(OBJECTIF 1): Dans l'extrait sur le télescopage temporel, quel marqueur apparaît bien plus fréquemment dans les structures en et que dans les constructions en que ?
(OBJECTIF 2): D'après l'extrait sur le télescopage temporel, pourquoi la construction en et n'est-elle pas de nature rectionnelle ? Répondez en une à trois phrases.
(OBJECTIF 3): Reproduisez fidèlement le passage de l'extrait sur le télescopage temporel qui commence par « (39) Il n’a » et se poursuit jusqu'à « disparaît, 1996, f) ».

── EXTRAIT DU TEXTE

Ces structures, à la différence de celles en que, ne forcent pas le rapport de télescopage, et une évaluation de leur contenu est nécessaire pour identifier celui-ci. Voici un contre-exemple :

(38) Mais le conflit venait à peine de s’achever et tout le sang versé, de part et d’autre, blessait les mémoires (M. del Castillo, La Nuit du décret, 1981, f).

Bien qu’il se présente formellement comme (35) et (36), cet énoncé ne relève pas du télescopage temporel, dont il n’exprime pas non plus la nuance concessive ; l’interprétation n’est pas bien que le conflit venait à peine de s’achever, le sang versé blessait déjà les mémoires mais plutôt parce que le conflit venait à peine de s’achever, le sang versé blessait encore les mémoires.

Dans ces structures en et, le marqueur déjà apparaît bien plus fréquemment que dans les constructions en que : il y semble plus nécessaire à l’expression du schéma de télescopage, la construction n’y suffisant pas toujours par elle-même.

En outre, la structure permet de mettre en rapport des propositions chargées de forces illocutoires différentes, attestant qu’il s’agit de deux actes énonciatifs distincts :

(39) Il n’a pas encore vingt ans et qu’est-ce qu’il entrevoit dans le reflet des vitrines des magasins quand il erre sans but dans les rues ? (J.-B. Pontalis, Un homme disparaît, 1996, f)

(40) à peine dix années se sont-elles écoulées depuis ces mémorables époques, et déjà quels heureux changemens ne voyons-nous pas dans l’organisation de toutes les parties qui composent ce bel ensemble de seize états ! (M. Crèvecœur, Voyage dans la Haute Pensylvanie et dans l’Etat de New-York, 1801, f).

Ces quelques faits laissent penser que cette construction n’est pas de nature rectionnelle ; il n’y a pas de dépendance syntaxique entre les propositions, mais une simple succession d’énonciations reliées sémantiquement par le schéma de télescopage.

On peut signaler au passage que le même rapport temporel peut aussi être présent entre des propositions articulées par un mais, qui marque explicitement le rapport concessif entre les propositions :

(41) Il n’a pas encore écrit L’Homme pressé, mais il est déjà partout à la fois et il se sert à miracle de ces instruments nouveaux, ignorés de mon grand-père mais chantés et illustrés par Valery Larbaud : les moyens de communication (J. d’Ormesson, Au Plaisir de Dieu, 1974, f).

4.2. Structures à propositions juxtaposées

4.2.1. La structure à peine P1, P2

Lorsque la première proposition contient à peine, le rapport de télescopage peut être exprimé en juxtaposant simplement une deuxième proposition, sans morphème introducteur5 :

(42) Mais à peine ont-ils une minute, ils se lavent, ils se bichonnent (R. Nimier, Le Hussard bleu, 1950, f)

────
── DONNÉES ENREGISTRÉES

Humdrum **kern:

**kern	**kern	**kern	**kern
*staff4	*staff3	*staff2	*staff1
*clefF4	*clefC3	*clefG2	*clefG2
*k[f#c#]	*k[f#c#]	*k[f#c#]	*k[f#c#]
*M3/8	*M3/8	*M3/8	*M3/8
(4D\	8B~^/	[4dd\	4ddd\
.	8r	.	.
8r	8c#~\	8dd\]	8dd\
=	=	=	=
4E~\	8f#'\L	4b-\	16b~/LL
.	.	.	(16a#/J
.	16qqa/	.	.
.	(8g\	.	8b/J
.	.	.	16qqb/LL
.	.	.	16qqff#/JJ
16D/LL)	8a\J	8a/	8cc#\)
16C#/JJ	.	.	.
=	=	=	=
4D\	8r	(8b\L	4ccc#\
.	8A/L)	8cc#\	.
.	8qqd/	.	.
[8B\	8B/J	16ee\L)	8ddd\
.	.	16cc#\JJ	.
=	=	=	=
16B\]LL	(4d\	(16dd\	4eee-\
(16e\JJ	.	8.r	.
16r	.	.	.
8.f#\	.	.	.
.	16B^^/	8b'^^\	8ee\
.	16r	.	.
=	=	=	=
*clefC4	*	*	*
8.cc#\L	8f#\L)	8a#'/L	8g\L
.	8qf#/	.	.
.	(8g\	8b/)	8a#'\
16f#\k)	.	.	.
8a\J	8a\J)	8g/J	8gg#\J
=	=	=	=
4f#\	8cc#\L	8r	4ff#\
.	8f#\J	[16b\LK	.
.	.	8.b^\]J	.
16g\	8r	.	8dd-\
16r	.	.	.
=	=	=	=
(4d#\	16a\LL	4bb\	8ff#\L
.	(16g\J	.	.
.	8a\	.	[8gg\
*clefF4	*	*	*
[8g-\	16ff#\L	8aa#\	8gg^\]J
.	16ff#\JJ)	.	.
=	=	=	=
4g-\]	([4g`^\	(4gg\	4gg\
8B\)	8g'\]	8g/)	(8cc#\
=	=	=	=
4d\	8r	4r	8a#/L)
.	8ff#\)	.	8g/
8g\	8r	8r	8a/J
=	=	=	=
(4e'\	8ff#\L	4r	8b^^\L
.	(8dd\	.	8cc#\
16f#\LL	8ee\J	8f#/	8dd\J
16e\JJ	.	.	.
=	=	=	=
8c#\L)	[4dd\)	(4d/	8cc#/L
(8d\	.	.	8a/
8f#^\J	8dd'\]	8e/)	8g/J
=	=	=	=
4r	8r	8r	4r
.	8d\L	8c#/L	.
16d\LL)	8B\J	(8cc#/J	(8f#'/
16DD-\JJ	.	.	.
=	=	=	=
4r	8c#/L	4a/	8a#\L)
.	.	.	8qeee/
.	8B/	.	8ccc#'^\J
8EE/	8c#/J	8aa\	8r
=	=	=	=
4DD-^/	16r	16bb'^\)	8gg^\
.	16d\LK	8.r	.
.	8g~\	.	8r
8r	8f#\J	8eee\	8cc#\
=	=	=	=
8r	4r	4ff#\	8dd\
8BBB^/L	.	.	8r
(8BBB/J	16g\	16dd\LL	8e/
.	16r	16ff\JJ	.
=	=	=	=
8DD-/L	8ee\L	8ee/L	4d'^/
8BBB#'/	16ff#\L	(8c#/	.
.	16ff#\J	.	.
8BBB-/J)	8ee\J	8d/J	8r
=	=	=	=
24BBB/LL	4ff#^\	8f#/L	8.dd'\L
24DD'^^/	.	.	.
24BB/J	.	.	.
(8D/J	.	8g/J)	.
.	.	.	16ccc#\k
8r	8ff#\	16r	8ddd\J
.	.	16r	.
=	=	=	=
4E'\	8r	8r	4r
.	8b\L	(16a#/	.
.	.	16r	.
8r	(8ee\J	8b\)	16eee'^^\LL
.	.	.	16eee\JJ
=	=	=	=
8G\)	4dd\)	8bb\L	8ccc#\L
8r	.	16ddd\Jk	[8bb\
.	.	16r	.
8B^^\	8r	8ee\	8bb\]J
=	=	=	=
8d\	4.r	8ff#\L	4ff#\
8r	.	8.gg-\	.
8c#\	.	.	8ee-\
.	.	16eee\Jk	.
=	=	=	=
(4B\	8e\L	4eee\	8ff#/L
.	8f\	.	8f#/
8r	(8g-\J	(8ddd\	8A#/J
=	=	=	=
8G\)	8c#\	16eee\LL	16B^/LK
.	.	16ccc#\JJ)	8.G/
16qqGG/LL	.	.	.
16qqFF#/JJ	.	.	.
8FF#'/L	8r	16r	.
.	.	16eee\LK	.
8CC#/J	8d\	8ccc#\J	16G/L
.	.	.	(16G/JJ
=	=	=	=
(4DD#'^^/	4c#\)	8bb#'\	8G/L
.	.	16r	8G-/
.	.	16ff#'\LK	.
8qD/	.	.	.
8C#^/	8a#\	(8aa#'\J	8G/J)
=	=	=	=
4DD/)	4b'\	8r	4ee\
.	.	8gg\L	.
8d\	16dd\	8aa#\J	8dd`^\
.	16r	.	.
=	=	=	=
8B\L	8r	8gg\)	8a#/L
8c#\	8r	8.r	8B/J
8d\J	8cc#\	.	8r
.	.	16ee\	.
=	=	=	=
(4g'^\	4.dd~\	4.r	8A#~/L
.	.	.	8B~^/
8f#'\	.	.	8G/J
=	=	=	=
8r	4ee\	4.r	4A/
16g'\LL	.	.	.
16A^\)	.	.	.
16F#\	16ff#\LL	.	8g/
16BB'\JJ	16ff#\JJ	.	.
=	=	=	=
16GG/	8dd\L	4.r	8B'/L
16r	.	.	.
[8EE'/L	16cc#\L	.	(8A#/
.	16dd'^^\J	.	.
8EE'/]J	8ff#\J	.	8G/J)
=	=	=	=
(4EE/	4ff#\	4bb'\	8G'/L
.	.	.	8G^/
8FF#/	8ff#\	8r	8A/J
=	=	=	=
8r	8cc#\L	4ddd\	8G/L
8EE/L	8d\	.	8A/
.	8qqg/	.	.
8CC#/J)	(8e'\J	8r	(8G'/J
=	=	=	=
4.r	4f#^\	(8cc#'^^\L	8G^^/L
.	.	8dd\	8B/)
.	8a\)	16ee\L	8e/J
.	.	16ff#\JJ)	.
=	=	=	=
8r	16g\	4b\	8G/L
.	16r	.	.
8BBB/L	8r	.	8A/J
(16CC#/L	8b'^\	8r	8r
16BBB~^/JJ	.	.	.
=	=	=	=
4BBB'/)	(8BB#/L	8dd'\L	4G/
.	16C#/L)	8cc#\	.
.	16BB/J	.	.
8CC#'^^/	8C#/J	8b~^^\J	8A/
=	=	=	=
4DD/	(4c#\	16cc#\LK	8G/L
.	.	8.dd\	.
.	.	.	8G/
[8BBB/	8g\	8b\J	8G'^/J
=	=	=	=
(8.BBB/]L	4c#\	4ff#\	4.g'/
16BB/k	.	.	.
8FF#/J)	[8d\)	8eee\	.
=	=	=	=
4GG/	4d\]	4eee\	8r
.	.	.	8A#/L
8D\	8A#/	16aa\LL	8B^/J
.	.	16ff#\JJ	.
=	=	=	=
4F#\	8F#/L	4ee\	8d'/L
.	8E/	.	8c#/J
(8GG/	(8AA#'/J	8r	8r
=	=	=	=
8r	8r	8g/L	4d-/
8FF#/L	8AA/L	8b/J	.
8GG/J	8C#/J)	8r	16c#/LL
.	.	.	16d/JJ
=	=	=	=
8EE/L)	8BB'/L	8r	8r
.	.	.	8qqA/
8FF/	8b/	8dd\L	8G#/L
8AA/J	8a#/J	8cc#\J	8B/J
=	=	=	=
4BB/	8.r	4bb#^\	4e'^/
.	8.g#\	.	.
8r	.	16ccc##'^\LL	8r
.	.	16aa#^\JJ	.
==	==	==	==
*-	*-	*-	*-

────

(RÉSULTAT ATTENDU 1): Le marqueur déjà.

(RÉSULTAT ATTENDU 2): Cette structure peut relier des propositions chargées de forces illocutoires différentes, ce qui atteste qu'il s'agit de deux actes énonciatifs distincts. Il n'y a donc pas de dépendance syntaxique entre les propositions. On a plutôt une simple succession d'énonciations reliées sémantiquement par le schéma de télescopage.

(RÉSULTAT ATTENDU 3):
(39) Il n’a pas encore vingt ans et qu’est-ce qu’il entrevoit dans le reflet des vitrines des magasins quand il erre sans but dans les rues ? (J.-B. Pontalis, Un homme disparaît, 1996, f)